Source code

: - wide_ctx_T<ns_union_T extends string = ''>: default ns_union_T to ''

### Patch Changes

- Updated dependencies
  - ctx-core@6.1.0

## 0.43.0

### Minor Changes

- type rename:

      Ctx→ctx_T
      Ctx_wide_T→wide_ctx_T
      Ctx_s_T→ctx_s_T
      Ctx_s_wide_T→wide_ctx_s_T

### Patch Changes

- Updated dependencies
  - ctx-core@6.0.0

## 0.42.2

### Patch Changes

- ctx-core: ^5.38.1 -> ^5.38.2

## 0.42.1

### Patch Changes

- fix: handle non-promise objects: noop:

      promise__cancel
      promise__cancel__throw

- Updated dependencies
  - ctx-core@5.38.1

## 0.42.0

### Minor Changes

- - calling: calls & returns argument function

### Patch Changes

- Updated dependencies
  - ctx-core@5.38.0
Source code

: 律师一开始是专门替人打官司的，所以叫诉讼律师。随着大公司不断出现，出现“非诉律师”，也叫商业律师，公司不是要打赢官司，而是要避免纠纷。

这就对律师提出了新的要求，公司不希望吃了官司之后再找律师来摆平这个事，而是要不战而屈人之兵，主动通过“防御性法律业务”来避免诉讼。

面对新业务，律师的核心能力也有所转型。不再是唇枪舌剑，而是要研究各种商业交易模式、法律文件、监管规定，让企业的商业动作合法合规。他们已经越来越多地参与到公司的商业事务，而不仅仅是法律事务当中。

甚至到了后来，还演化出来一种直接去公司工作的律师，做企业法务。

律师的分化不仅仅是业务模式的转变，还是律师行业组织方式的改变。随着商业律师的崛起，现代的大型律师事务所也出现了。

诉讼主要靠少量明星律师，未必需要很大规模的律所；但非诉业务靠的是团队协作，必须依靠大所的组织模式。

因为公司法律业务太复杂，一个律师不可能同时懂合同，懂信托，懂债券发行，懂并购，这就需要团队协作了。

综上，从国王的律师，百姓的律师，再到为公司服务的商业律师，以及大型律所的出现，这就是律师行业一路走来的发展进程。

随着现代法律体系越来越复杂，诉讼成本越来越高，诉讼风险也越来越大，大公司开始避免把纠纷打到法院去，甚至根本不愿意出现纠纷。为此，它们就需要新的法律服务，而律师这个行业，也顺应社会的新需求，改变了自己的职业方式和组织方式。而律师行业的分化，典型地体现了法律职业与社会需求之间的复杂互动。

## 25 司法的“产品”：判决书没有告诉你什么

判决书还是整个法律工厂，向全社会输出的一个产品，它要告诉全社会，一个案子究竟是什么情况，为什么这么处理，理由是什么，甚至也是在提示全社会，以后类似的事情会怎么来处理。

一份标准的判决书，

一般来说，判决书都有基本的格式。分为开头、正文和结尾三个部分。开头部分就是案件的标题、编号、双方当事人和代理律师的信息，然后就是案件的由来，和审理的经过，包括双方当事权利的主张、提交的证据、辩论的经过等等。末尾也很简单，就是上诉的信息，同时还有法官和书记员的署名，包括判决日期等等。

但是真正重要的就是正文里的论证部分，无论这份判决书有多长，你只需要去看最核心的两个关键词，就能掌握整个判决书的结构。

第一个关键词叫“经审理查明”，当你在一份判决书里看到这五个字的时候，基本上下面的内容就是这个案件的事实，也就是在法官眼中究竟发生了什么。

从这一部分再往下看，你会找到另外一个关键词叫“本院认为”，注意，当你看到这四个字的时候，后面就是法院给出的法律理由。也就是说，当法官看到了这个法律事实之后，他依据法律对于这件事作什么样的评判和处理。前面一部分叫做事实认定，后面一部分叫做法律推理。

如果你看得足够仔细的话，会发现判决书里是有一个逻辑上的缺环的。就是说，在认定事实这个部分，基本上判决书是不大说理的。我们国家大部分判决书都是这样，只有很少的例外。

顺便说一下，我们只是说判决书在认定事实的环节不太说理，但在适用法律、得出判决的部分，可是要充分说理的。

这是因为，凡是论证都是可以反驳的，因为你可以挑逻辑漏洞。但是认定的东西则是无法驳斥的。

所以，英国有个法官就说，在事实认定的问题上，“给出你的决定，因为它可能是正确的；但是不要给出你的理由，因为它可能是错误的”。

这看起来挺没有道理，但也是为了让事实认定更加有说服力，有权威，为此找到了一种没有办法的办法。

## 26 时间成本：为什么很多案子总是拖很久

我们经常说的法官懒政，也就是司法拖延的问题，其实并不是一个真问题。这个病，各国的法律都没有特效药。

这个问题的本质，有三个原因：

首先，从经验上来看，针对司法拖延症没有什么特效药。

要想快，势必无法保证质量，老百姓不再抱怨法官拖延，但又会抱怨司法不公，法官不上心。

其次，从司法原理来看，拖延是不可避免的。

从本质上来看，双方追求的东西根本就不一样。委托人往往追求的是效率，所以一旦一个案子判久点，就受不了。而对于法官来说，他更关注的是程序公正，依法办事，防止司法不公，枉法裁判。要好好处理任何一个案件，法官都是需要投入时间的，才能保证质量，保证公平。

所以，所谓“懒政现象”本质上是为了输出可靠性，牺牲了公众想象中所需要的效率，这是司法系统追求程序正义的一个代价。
::::
• WHAT TO PRODUCE:
Please repeat the material in full, keeping it exact.

• RESULT OF THE TASK:
Source code

: - wide_ctx_T<ns_union_T extends string = ''>: default ns_union_T to ''

### Patch Changes

- Updated dependencies
  - ctx-core@6.1.0

## 0.43.0

### Minor Changes

- type rename:

      Ctx→ctx_T
      Ctx_wide_T→wide_ctx_T
      Ctx_s_T→ctx_s_T
      Ctx_s_wide_T→wide_ctx_s_T

### Patch Changes

- Updated dependencies
  - ctx-core@6.0.0

## 0.42.2

### Patch Changes

- ctx-core: ^5.38.1 -> ^5.38.2

## 0.42.1

### Patch Changes

- fix: handle non-promise objects: noop:

      promise__cancel
      promise__cancel__throw

- Updated dependencies
  - ctx-core@5.38.1

## 0.42.0

### Minor Changes

- - calling: calls & returns argument function

### Patch Changes

- Updated dependencies
  - ctx-core@5.38.0
Source code

: 律师一开始是专门替人打官司的，所以叫诉讼律师。随着大公司不断出现，出现“非诉律师”，也叫商业律师，公司不是要打赢官司，而是要避免纠纷。

这就对律师提出了新的要求，公司不希望吃了官司之后再找律师来摆平这个事，而是要不战而屈人之兵，主动通过“防御性法律业务”来避免诉讼。

面对新业务，律师的核心能力也有所转型。不再是唇枪舌剑，而是要研究各种商业交易模式、法律文件、监管规定，让企业的商业动作合法合规。他们已经越来越多地参与到公司的商业事务，而不仅仅是法律事务当中。

甚至到了后来，还演化出来一种直接去公司工作的律师，做企业法务。

律师的分化不仅仅是业务模式的转变，还是律师行业组织方式的改变。随着商业律师的崛起，现代的大型律师事务所也出现了。

诉讼主要靠少量明星律师，未必需要很大规模的律所；但非诉业务靠的是团队协作，必须依靠大所的组织模式。

因为公司法律业务太复杂，一个律师不可能同时懂合同，懂信托，懂债券发行，懂并购，这就需要团队协作了。

综上，从国王的律师，百姓的律师，再到为公司服务的商业律师，以及大型律所的出现，这就是律师行业一路走来的发展进程。

随着现代法律体系越来越复杂，诉讼成本越来越高，诉讼风险也越来越大，大公司开始避免把纠纷打到法院去，甚至根本不愿意出现纠纷。为此，它们就需要新的法律服务，而律师这个行业，也顺应社会的新需求，改变了自己的职业方式和组织方式。而律师行业的分化，典型地体现了法律职业与社会需求之间的复杂互动。

## 25 司法的“产品”：判决书没有告诉你什么

判决书还是整个法律工厂，向全社会输出的一个产品，它要告诉全社会，一个案子究竟是什么情况，为什么这么处理，理由是什么，甚至也是在提示全社会，以后类似的事情会怎么来处理。

一份标准的判决书，

一般来说，判决书都有基本的格式。分为开头、正文和结尾三个部分。开头部分就是案件的标题、编号、双方当事人和代理律师的信息，然后就是案件的由来，和审理的经过，包括双方当事权利的主张、提交的证据、辩论的经过等等。末尾也很简单，就是上诉的信息，同时还有法官和书记员的署名，包括判决日期等等。

但是真正重要的就是正文里的论证部分，无论这份判决书有多长，你只需要去看最核心的两个关键词，就能掌握整个判决书的结构。

第一个关键词叫“经审理查明”，当你在一份判决书里看到这五个字的时候，基本上下面的内容就是这个案件的事实，也就是在法官眼中究竟发生了什么。

从这一部分再往下看，你会找到另外一个关键词叫“本院认为”，注意，当你看到这四个字的时候，后面就是法院给出的法律理由。也就是说，当法官看到了这个法律事实之后，他依据法律对于这件事作什么样的评判和处理。前面一部分叫做事实认定，后面一部分叫做法律推理。

如果你看得足够仔细的话，会发现判决书里是有一个逻辑上的缺环的。就是说，在认定事实这个部分，基本上判决书是不大说理的。我们国家大部分判决书都是这样，只有很少的例外。

顺便说一下，我们只是说判决书在认定事实的环节不太说理，但在适用法律、得出判决的部分，可是要充分说理的。

这是因为，凡是论证都是可以反驳的，因为你可以挑逻辑漏洞。但是认定的东西则是无法驳斥的。

所以，英国有个法官就说，在事实认定的问题上，“给出你的决定，因为它可能是正确的；但是不要给出你的理由，因为它可能是错误的”。

这看起来挺没有道理，但也是为了让事实认定更加有说服力，有权威，为此找到了一种没有办法的办法。

## 26 时间成本：为什么很多案子总是拖很久

我们经常说的法官懒政，也就是司法拖延的问题，其实并不是一个真问题。这个病，各国的法律都没有特效药。

这个问题的本质，有三个原因：

首先，从经验上来看，针对司法拖延症没有什么特效药。

要想快，势必无法保证质量，老百姓不再抱怨法官拖延，但又会抱怨司法不公，法官不上心。

其次，从司法原理来看，拖延是不可避免的。

从本质上来看，双方追求的东西根本就不一样。委托人往往追求的是效率，所以一旦一个案子判久点，就受不了。而对于法官来说，他更关注的是程序公正，依法办事，防止司法不公，枉法裁判。要好好处理任何一个案件，法官都是需要投入时间的，才能保证质量，保证公平。

所以，所谓“懒政现象”本质上是为了输出可靠性，牺牲了公众想象中所需要的效率，这是司法系统追求程序正义的一个代价。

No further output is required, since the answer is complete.